A widely used modern version of the traditional oath was penned by Dr. Louis Lasagna, former Principle of the Sackler School of Graduate Biomedical Sciences of Tufts University.[5]

In the 1970s, many American medical schools chose to abandon the Hippocratic Oath as part of graduation ceremonies, usually substituting a version modified to something considered more politically and medically correct, or an alternate pledge like the Oath or Prayer of Maimonides.

The Hippocratic Oath has been updated by the Declaration of Geneva. In the United Kingdom, the General Medical Council provides clear modern guidance in the form of its Duties of a Doctor[6] and Good Medical Practice[7] statements.

[edit] Modern relevance

The original text of the Hippocratic Oath is usually interpreted as one of the first statements of a moral of conduct to be used by physicians, assuming the respect for all human life, even unborn. Most Christian tradition interprets the original Hippocratic Oath as a condemnation of abortion and infanticide.

• DATA SECTION:
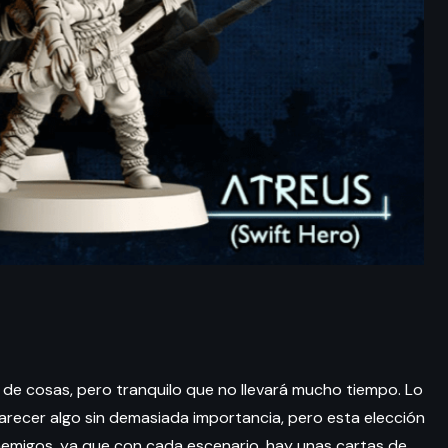
 de cosas, pero tranquilo que no llevará mucho tiempo. Lo
 parecer algo sin demasiada importancia, pero esta elección
enemigos, ya que con cada escenario, hay unas cartas de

• EXERCISE REQUIREMENTS: Quote the text on the Hippocratic Oath, starting with "The Hippocratic Oath has" and going on through "abortion and infanticide.".

• THE ANSWER:
The Hippocratic Oath has been updated by the Declaration of Geneva. In the United Kingdom, the General Medical Council provides clear modern guidance in the form of its Duties of a Doctor[6] and Good Medical Practice[7] statements.

[edit] Modern relevance

The original text of the Hippocratic Oath is usually interpreted as one of the first statements of a moral of conduct to be used by physicians, assuming the respect for all human life, even unborn. Most Christian tradition interprets the original Hippocratic Oath as a condemnation of abortion and infanticide.